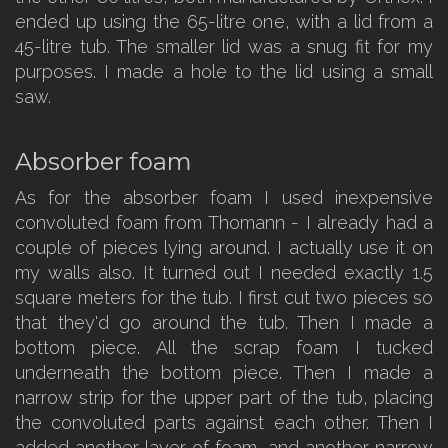
ended up using the 65-litre one, with a lid from a
45-litre tub. The smaller lid was a snug fit for my
purposes. I made a hole to the lid using a small
saw.
Absorber foam
As for the absorber foam I used inexpensive
convoluted foam from Thomann - I already had a
couple of pieces lying around. I actually use it on
my walls also. It turned out I needed exactly 1.5
square meters for the tub. I first cut two pieces so
that they'd go around the tub. Then I made a
bottom piece. All the scrap foam I tucked
underneath the bottom piece. Then I made a
narrow strip for the upper part of the tub, placing
the convoluted parts against each other. Then I
added another layer of foam, and another narrow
== == ==
Work to complete: Give the lines again exactly, starting where the entries begin and stopping once the line with "the convoluted parts" is included; pictures are not copied.

Task result:
ended up using the 65-litre one, with a lid from a
45-litre tub. The smaller lid was a snug fit for my
purposes. I made a hole to the lid using a small
saw.
Absorber foam
As for the absorber foam I used inexpensive
convoluted foam from Thomann - I already had a
couple of pieces lying around. I actually use it on
my walls also. It turned out I needed exactly 1.5
square meters for the tub. I first cut two pieces so
that they'd go around the tub. Then I made a
bottom piece. All the scrap foam I tucked
underneath the bottom piece. Then I made a
narrow strip for the upper part of the tub, placing
the convoluted parts against each other. Then I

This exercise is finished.